### Testo di lettura
Il panico, già nella lettura che ne dava Freud, ha questa caratteristica dell’irrompere nel momento in cui si dissolvono i legami affettivi, i legami libidici che tengono unito un collettivo. Quando vengono meno i punti di riferimento, si scatena una paura irragionevole, ciascuno viene colto dal timor panico e ritira su di sé tutto l’investimento affettivo, tutto lo slancio libidico preoccupandosi soltanto per se stesso e per la propria mera sopravvivenza. Senza la libido, senza qualcosa del desiderio, l’essere umano si trova gravato dall’onere dell’inquietudine, schiacciato dall’agitazione, smarrito, spaesato, spaventato, terrorizzato; in breve, in assenza di legami, viene colto dal panico.

### Dati di seguito
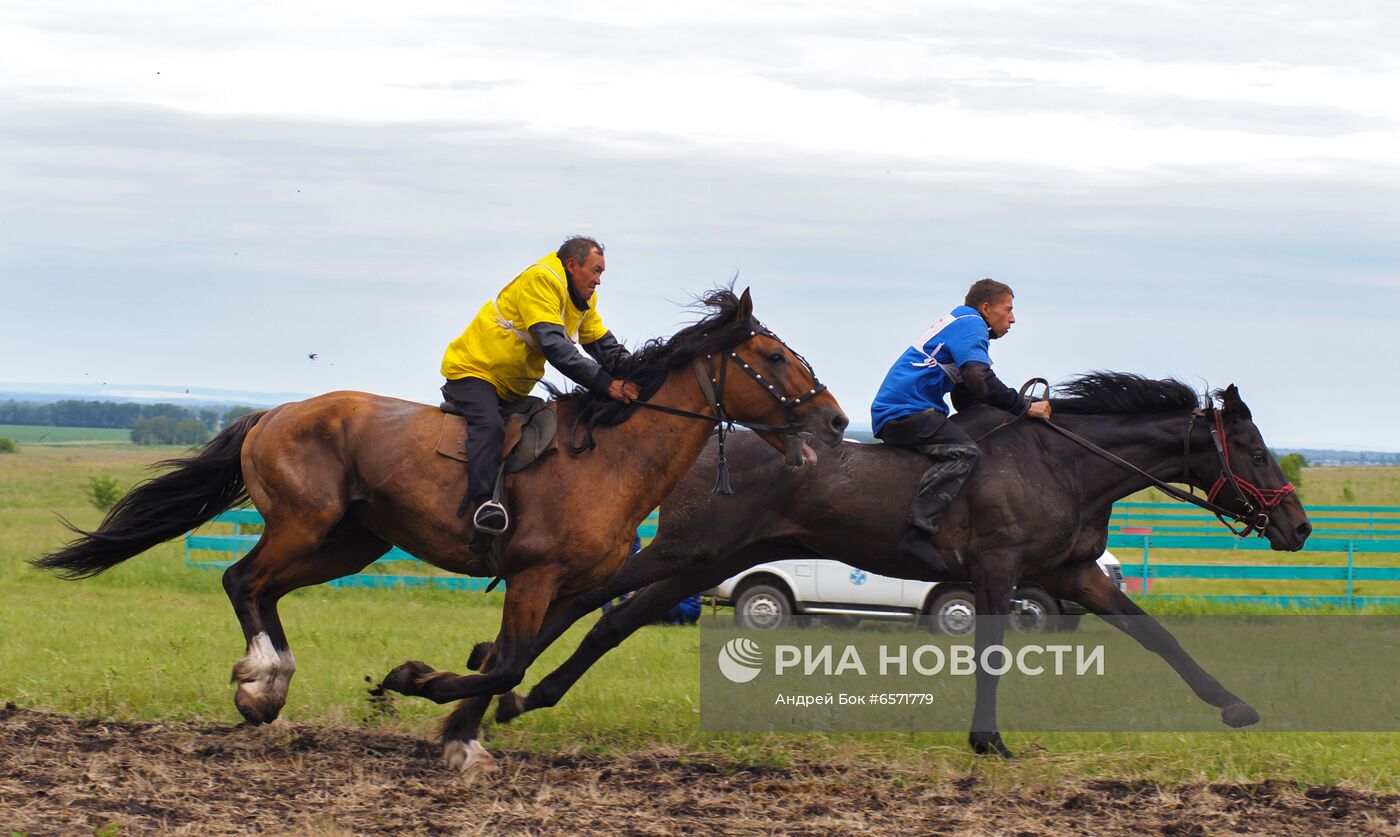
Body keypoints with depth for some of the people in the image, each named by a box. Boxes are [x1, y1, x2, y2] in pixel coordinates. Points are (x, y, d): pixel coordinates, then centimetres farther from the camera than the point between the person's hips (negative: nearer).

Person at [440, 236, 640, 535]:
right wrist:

### Compiti richiesti
1/ Riporta senza modifiche il passo del testo sul panico che va da "Il panico, già" a "colto dal panico.".
2/ Secondo il testo sul panico, in quale momento irrompe il panico nella lettura che ne dava Freud?

### Risposte scritte
1/
Il panico, già nella lettura che ne dava Freud, ha questa caratteristica dell’irrompere nel momento in cui si dissolvono i legami affettivi, i legami libidici che tengono unito un collettivo. Quando vengono meno i punti di riferimento, si scatena una paura irragionevole, ciascuno viene colto dal timor panico e ritira su di sé tutto l’investimento affettivo, tutto lo slancio libidico preoccupandosi soltanto per se stesso e per la propria mera sopravvivenza. Senza la libido, senza qualcosa del desiderio, l’essere umano si trova gravato dall’onere dell’inquietudine, schiacciato dall’agitazione, smarrito, spaesato, spaventato, terrorizzato; in breve, in assenza di legami, viene colto dal panico.

2/ Nel momento in cui si dissolvono i legami affettivi, i legami libidici che tengono unito un collettivo.